Top of SUPPLIED DATA
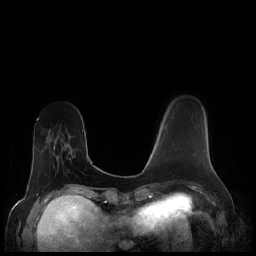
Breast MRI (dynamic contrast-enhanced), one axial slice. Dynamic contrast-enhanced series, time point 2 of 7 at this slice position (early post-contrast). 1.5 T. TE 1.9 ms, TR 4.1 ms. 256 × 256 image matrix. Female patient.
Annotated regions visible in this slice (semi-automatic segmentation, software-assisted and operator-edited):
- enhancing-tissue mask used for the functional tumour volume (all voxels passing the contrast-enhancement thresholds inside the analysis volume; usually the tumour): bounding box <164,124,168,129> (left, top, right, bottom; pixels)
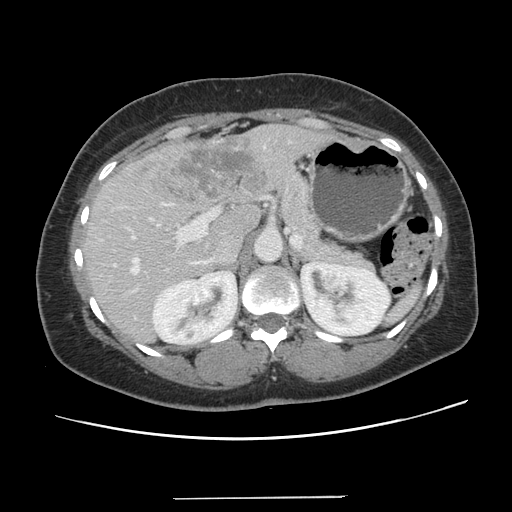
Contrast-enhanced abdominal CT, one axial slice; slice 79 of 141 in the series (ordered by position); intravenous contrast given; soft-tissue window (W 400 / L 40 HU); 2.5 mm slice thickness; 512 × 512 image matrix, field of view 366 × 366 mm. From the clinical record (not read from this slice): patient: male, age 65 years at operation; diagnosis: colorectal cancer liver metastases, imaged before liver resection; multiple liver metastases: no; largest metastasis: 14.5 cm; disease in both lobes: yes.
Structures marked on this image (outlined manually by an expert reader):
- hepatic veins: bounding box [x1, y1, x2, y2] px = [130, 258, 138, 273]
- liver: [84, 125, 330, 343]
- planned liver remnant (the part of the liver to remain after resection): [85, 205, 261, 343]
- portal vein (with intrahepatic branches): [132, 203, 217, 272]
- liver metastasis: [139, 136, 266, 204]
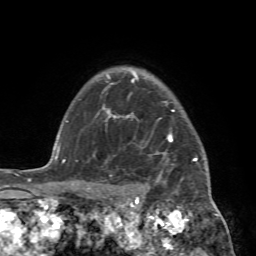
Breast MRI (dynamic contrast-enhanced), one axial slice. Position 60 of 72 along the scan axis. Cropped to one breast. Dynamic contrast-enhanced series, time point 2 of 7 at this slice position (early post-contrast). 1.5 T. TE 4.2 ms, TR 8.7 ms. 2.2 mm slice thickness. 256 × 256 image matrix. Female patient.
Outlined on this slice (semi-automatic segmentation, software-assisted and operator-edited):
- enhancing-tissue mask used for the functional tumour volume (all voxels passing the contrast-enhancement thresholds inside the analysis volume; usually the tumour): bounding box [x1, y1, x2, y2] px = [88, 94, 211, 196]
Bottom of SUPPLIED DATA
Top of SUPPLIED DATA
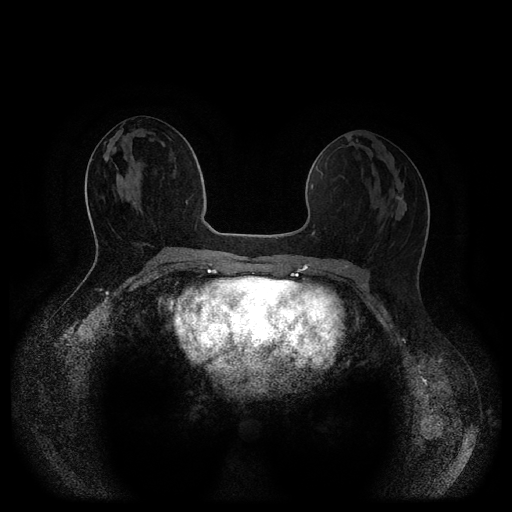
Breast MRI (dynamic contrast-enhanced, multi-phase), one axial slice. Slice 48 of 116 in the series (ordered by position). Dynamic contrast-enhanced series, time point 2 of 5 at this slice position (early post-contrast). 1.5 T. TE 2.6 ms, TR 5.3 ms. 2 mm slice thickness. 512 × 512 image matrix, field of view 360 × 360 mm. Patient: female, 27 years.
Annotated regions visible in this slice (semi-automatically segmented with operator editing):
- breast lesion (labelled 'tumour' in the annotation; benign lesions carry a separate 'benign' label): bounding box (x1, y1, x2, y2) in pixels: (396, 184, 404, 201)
Bottom of SUPPLIED DATA
- ABOUT THIS TASK: After locating "- hepatic veins: bounding" and "Outlined on this" in the records above, return exactly the line holding each one and every line between them; leave out the pictures.

- RESPONSE:
- hepatic veins: bounding box [x1, y1, x2, y2] px = [130, 258, 138, 273]
- liver: [84, 125, 330, 343]
- planned liver remnant (the part of the liver to remain after resection): [85, 205, 261, 343]
- portal vein (with intrahepatic branches): [132, 203, 217, 272]
- liver metastasis: [139, 136, 266, 204]
Breast MRI (dynamic contrast-enhanced), one axial slice. Position 60 of 72 along the scan axis. Cropped to one breast. Dynamic contrast-enhanced series, time point 2 of 7 at this slice position (early post-contrast). 1.5 T. TE 4.2 ms, TR 8.7 ms. 2.2 mm slice thickness. 256 × 256 image matrix. Female patient.
Outlined on this slice (semi-automatic segmentation, software-assisted and operator-edited):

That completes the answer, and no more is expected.